Dans la deuxième partie, cette fois à La Condition Publique de Roubaix, une ancienne usine de textile, Chaîne de montage (2011) de la dramaturge québécoise Suzanne Lebeau, 68 ans. Auteure d’une vingtaine de pièces, elle est encore mal connue en France, même si Le Bruit des os qui craquent, créée à Vitry-sur-Seine, a ensuite été jouée à la Comédie-Française.
Chaîne de montage est une pièce récente, créée par le Carrousel et le théâtre de Quatr’Sous, à Montréal en octobre dernier, dans une mise en scène de Gervais Gaudreault. C’est un monologue qui rappelle l’exploitation de milliers de très jeunes femmes fabriquant à la chaîne des pièces détachées dans des usines à Ciudad Juárez dans l’Etat mexicain de Chihuahua, 1.300.000 habitants, tout près du mur anti-émigrés construit par les Etats-Unis.
Très vulnérables, elles sont souvent soumises à des trafiquants notoires de drogue et/ou à des hommes politiques corrompus, sur fond de violence sexuelle, avec la complicité silencieuse de la police et de la justice mexicaine.
En 1993, on retrouve le corps d’une jeune fille violée et assassinée. Affaire jamais élucidée et donc classée comme d’autres cas similaires. Depuis cette date, plus de trois cents jeunes, voire très jeunes, femmes ont été enlevées, torturées,violées et assassinées; toutes issues de milieu pauvre, presque toujours ouvrières, menues, brunes aux les cheveux longs.

* * * * * * *

*À faire*:
(1) Répondez à ces questions d'après l'extrait :
(a) Quel âge a Suzanne Lebeau ?
(b) Qui a mis en scène Chaîne de montage ?
(c) En quelle année a-t-on retrouvé le corps d'une jeune fille violée et assassinée ?
(2) Pour chaque affirmation, dites s'il vous plaît si elle s'accorde avec l'extrait, en citant les mots qui tranchent :
(a) La Condition Publique de Roubaix est une ancienne usine de textile.
(b) Chaîne de montage est un dialogue entre plusieurs personnages.
(c) L'affaire de 1993 a été élucidée.

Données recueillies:
* * * * * * *

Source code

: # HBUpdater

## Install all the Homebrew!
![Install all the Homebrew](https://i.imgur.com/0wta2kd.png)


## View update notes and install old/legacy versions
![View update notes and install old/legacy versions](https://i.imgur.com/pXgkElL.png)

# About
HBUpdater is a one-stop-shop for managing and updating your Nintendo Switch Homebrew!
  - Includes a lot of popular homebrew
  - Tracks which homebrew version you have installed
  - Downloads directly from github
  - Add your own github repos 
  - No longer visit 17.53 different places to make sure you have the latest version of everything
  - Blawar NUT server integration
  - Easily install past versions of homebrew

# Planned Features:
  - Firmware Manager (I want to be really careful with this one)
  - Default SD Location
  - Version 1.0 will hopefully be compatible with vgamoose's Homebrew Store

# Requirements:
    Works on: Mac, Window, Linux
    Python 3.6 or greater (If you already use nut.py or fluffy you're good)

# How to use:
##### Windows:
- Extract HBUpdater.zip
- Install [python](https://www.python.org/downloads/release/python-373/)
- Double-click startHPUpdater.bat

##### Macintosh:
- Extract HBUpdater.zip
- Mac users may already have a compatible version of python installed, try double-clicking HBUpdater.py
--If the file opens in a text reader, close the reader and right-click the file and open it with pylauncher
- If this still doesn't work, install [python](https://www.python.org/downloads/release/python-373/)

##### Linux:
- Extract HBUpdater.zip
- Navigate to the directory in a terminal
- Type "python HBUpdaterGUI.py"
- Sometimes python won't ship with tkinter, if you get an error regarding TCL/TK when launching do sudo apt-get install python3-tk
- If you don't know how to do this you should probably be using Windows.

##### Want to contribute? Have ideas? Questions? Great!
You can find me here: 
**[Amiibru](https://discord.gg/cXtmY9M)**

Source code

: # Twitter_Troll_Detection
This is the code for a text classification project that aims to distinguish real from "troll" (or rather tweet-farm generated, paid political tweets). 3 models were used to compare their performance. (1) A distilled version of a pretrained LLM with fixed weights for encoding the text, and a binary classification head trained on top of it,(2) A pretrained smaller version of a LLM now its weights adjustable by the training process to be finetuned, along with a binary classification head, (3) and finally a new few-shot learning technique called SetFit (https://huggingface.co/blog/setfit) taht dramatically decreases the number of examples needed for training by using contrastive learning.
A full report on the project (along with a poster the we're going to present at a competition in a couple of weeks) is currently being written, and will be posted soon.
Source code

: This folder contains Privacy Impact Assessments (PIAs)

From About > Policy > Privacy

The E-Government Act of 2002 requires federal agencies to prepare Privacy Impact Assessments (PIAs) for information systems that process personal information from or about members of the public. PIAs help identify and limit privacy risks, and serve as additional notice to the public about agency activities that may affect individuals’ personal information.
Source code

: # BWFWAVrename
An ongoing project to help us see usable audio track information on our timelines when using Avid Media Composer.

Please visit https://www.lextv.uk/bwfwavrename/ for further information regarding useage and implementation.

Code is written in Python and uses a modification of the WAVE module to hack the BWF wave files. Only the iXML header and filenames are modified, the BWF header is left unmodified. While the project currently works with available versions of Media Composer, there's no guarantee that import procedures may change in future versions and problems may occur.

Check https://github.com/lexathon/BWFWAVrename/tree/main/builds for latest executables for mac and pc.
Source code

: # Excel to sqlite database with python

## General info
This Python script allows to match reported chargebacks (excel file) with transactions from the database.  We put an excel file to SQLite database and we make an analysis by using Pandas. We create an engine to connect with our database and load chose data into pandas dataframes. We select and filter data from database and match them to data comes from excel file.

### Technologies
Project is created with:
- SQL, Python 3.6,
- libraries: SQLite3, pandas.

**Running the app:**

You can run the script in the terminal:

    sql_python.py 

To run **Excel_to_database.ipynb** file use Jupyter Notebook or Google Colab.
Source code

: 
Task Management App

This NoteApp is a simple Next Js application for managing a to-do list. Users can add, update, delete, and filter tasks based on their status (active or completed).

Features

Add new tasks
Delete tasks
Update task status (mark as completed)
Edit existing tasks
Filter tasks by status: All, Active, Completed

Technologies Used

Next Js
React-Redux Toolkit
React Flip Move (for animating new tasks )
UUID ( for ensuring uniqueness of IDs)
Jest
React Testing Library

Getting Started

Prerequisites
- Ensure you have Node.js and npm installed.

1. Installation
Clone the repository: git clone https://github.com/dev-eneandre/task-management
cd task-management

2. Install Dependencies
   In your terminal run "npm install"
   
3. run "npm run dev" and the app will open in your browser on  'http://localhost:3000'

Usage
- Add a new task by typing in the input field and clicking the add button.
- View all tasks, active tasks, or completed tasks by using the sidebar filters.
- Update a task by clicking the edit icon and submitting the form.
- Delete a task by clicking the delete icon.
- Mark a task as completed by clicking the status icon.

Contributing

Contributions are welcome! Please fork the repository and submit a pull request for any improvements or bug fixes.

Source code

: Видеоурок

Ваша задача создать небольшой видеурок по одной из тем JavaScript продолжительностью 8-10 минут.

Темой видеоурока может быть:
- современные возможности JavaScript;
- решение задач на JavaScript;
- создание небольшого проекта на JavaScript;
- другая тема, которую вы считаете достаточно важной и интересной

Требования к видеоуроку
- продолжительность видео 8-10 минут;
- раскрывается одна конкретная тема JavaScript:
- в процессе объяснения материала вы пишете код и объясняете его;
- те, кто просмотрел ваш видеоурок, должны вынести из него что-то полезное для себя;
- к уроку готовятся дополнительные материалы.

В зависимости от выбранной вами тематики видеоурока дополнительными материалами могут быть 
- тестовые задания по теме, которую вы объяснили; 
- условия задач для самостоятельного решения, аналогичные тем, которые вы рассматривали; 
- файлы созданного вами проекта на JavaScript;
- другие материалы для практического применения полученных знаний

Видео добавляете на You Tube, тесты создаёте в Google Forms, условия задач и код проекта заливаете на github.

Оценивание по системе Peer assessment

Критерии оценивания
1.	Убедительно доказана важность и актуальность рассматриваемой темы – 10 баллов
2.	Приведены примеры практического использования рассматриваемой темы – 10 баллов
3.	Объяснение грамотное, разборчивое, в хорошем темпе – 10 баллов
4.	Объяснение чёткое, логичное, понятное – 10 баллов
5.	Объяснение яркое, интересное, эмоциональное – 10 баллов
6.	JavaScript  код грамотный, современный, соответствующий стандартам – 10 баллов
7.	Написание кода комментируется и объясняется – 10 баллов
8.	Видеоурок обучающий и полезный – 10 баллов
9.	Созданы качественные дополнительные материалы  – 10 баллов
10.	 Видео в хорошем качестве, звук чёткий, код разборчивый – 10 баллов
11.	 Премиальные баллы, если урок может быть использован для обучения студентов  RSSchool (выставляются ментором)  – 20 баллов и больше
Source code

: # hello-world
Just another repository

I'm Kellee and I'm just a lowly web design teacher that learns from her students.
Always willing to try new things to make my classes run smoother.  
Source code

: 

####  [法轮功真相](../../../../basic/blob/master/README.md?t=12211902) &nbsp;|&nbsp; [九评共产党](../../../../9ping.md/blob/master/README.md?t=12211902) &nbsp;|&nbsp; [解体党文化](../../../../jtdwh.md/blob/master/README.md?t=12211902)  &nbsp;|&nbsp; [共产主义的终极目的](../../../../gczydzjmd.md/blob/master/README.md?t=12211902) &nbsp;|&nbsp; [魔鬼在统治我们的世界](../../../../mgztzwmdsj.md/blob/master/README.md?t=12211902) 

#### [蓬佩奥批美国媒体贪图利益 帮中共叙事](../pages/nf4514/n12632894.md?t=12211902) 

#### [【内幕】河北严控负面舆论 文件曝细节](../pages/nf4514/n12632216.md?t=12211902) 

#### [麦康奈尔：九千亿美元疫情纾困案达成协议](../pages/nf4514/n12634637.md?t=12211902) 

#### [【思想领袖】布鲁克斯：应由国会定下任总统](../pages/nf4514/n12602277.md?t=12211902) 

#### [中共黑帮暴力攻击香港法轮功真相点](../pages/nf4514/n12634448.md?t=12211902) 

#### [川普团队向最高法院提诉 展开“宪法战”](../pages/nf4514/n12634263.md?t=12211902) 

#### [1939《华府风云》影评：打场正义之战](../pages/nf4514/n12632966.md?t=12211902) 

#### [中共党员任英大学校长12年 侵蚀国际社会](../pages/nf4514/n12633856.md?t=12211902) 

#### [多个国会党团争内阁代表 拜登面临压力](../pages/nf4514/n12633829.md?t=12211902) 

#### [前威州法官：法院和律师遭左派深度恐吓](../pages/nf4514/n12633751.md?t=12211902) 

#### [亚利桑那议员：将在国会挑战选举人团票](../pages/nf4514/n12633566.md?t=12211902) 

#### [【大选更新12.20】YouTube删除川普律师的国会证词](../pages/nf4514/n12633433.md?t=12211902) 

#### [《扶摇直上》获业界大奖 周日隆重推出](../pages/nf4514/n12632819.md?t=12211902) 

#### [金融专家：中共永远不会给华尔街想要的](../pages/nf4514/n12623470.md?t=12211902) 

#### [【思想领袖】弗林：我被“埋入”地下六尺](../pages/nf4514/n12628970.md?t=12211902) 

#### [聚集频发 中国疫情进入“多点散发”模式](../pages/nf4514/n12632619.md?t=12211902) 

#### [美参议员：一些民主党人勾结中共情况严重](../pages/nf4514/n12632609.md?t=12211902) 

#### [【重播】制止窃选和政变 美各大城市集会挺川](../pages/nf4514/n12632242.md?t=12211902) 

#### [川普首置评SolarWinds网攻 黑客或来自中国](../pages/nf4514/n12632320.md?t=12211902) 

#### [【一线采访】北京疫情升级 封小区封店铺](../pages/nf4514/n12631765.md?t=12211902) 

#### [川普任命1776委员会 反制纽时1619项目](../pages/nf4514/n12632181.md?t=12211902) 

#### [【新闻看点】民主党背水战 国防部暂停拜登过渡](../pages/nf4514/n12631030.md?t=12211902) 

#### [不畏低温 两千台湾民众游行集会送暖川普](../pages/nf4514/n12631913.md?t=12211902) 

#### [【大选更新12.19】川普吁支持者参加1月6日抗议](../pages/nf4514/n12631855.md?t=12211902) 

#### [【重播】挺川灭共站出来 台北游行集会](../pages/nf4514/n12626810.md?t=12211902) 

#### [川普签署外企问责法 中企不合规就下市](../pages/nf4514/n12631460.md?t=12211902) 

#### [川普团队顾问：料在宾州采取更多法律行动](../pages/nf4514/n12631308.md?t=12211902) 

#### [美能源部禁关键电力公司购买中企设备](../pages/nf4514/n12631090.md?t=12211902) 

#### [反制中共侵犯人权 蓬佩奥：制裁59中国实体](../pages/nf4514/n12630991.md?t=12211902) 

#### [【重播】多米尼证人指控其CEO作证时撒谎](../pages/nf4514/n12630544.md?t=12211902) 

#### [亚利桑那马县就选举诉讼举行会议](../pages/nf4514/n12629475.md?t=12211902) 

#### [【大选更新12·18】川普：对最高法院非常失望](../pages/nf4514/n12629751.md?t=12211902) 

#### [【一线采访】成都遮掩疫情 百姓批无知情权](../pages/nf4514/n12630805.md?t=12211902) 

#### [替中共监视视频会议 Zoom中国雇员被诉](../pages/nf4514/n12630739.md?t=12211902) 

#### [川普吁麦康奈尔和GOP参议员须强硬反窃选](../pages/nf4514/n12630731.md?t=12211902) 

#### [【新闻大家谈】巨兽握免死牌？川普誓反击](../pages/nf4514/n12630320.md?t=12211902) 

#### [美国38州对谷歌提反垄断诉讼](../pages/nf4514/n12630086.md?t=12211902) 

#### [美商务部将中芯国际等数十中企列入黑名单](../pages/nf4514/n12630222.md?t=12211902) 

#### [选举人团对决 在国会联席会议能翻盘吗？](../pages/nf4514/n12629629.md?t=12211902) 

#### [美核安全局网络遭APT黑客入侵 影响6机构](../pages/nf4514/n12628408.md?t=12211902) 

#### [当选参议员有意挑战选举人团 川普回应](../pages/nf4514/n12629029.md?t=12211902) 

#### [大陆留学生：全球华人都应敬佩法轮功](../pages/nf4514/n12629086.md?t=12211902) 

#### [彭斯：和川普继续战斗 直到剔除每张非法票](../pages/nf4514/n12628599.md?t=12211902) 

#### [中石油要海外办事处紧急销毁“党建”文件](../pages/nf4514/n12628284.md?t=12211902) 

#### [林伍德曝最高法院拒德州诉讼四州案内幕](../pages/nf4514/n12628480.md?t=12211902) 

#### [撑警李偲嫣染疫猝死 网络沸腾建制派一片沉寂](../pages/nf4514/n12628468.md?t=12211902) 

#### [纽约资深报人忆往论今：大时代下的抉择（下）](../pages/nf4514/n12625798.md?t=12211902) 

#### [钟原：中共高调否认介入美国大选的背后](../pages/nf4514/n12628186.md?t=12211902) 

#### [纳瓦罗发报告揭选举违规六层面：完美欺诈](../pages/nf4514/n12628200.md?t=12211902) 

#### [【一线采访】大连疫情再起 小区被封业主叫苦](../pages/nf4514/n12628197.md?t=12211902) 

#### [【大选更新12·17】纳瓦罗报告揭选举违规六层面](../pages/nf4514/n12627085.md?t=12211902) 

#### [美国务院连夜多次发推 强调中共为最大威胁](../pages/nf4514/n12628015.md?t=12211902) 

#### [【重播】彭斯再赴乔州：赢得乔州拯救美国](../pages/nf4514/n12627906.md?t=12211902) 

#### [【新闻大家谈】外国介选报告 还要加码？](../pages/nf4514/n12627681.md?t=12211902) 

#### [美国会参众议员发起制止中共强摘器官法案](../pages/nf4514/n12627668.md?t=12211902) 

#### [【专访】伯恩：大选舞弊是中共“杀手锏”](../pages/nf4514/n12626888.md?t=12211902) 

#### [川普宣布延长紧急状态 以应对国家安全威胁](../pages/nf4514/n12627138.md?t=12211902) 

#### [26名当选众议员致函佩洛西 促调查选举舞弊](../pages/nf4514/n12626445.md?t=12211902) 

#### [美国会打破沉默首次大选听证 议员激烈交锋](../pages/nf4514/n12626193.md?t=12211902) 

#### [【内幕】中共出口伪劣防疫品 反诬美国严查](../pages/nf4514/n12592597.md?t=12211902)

* * * * * * *

*Réponses dans l'ordre*:
(1)
(a) 68 ans.
(b) Gervais Gaudreault.
(c) En 1993.

(2)
(a) Oui : « La Condition Publique de Roubaix, une ancienne usine de textile ».
(b) Non : « C’est un monologue ».
(c) Non : « Affaire jamais élucidée ».